(RECORDS FOR THE TASK)
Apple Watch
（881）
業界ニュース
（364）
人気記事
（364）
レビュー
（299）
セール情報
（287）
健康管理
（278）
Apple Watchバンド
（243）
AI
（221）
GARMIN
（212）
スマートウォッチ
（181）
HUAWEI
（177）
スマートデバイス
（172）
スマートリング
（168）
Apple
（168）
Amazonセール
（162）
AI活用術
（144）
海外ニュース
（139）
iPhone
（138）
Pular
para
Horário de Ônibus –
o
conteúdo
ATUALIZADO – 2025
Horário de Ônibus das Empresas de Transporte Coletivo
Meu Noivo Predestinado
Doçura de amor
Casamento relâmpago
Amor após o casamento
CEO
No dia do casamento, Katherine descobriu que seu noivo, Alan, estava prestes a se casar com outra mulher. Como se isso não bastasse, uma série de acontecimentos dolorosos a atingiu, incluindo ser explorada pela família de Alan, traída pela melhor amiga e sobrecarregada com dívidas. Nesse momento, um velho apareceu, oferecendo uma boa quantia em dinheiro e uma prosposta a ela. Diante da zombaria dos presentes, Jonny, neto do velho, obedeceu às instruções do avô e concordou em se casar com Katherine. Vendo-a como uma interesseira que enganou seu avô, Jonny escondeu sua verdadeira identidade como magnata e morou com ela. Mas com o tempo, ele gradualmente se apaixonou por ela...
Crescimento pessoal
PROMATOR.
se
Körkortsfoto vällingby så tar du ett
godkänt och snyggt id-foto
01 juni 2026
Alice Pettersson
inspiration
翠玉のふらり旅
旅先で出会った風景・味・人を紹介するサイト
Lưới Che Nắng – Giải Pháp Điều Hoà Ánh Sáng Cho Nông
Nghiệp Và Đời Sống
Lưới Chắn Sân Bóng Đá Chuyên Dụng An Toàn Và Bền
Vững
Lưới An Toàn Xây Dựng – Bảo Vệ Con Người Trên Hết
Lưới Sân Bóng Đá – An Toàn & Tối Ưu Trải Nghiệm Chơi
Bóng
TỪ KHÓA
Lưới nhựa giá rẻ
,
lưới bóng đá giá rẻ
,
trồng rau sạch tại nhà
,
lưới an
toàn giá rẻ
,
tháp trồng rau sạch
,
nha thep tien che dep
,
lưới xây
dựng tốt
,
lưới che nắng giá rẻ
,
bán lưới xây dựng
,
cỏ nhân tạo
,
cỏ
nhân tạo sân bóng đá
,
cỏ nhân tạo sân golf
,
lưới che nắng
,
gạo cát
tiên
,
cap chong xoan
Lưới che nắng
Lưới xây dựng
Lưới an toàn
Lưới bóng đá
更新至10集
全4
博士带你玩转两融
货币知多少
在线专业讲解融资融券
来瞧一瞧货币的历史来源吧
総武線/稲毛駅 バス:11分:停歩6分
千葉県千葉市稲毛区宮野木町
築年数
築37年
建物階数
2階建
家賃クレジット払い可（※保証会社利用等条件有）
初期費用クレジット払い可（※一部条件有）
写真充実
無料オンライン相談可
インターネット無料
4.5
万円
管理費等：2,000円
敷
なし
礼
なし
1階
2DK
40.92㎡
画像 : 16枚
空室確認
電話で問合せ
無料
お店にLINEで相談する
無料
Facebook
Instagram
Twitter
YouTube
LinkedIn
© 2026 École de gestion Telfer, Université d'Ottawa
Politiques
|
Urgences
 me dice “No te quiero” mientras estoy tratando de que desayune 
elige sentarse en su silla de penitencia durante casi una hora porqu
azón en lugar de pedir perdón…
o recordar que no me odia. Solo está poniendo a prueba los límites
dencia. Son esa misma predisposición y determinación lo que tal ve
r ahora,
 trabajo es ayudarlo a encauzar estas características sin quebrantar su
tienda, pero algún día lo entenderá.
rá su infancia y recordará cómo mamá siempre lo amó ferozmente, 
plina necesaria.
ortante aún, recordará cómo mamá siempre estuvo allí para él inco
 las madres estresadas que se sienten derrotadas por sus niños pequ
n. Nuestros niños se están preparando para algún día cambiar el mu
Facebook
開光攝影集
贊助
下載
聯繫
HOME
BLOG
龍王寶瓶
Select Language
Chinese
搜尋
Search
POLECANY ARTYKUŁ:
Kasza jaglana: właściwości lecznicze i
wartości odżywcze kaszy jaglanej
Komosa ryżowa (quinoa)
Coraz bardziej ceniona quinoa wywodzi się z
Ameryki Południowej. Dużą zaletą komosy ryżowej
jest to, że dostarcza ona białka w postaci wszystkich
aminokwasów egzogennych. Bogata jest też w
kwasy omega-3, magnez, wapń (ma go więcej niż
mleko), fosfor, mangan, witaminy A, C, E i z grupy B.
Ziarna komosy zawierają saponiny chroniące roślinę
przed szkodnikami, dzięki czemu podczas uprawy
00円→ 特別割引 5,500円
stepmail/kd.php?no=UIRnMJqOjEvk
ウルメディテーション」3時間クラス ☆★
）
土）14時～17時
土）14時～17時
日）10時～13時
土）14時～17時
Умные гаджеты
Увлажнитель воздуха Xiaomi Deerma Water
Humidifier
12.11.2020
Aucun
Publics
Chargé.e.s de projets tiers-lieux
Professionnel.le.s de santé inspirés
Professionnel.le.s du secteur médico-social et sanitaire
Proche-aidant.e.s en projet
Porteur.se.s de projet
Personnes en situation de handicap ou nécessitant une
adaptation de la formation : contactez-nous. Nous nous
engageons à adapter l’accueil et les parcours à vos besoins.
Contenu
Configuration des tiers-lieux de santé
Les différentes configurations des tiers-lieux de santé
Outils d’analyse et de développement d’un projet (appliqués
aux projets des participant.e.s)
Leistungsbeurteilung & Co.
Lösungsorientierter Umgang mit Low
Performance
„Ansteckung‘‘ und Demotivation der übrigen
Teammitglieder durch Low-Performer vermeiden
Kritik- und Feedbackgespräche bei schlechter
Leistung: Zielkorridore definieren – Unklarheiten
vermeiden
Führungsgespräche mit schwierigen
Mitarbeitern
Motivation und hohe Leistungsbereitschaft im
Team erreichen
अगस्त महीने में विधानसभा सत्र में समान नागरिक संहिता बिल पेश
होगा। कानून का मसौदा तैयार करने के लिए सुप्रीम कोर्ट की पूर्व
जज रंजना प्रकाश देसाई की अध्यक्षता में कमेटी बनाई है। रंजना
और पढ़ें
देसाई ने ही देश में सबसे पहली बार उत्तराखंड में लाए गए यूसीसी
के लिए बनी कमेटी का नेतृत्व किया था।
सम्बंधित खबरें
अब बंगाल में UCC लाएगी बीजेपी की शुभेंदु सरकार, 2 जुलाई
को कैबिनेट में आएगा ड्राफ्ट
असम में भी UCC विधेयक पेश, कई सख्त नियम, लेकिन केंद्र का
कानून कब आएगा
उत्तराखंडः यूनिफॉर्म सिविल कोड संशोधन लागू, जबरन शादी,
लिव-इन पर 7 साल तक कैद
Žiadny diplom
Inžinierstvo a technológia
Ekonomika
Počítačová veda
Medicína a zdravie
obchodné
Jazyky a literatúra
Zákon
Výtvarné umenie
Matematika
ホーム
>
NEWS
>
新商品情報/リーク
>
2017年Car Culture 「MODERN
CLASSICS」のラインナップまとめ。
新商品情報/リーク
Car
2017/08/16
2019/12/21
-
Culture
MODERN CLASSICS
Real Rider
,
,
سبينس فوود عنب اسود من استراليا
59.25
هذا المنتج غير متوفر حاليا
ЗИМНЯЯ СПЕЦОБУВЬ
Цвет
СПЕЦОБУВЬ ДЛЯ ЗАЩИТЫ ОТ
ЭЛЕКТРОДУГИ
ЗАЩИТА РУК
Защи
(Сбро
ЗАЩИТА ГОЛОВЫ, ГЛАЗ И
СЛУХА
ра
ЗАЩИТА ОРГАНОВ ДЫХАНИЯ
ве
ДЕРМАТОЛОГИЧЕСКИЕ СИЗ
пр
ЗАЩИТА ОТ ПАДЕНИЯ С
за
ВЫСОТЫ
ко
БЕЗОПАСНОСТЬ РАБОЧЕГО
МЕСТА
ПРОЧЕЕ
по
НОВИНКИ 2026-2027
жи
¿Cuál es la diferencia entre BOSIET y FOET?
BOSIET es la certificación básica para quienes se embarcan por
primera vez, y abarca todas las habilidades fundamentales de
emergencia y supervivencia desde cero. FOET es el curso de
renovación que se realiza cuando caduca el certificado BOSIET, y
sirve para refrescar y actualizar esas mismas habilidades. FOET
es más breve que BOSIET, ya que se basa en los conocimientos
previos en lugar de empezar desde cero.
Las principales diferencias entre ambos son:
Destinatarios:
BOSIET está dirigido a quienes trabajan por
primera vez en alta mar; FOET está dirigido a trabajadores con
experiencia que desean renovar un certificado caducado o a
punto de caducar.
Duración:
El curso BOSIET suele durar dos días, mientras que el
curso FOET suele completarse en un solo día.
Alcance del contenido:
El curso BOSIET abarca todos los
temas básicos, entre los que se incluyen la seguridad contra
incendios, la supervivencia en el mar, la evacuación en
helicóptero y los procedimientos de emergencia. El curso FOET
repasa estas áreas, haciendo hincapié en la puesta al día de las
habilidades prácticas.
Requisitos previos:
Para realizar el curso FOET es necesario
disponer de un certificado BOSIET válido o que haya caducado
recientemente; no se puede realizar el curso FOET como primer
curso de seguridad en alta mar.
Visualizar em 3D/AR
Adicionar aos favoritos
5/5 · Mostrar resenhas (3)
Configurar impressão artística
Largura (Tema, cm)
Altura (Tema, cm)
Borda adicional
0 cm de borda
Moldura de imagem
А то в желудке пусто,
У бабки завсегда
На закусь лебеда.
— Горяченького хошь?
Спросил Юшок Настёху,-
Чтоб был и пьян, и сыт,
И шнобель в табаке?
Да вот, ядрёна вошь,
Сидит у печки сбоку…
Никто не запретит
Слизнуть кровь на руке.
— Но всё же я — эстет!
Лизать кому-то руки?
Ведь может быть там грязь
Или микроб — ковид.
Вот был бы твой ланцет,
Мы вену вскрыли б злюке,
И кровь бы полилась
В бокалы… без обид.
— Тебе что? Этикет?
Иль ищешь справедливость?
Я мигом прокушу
(End RECORDS FOR THE TASK)
• [WORK REQUEST] Update everything from the start of the records down to the line containing "ATUALIZADO – 2025", changing "GARMIN" to "Garmin" and leaving every other part unchanged.

• [TASK ANSWER]
Apple Watch
（881）
業界ニュース
（364）
人気記事
（364）
レビュー
（299）
セール情報
（287）
健康管理
（278）
Apple Watchバンド
（243）
AI
（221）
Garmin
（212）
スマートウォッチ
（181）
HUAWEI
（177）
スマートデバイス
（172）
スマートリング
（168）
Apple
（168）
Amazonセール
（162）
AI活用術
（144）
海外ニュース
（139）
iPhone
（138）
Pular
para
Horário de Ônibus –
o
conteúdo
ATUALIZADO – 2025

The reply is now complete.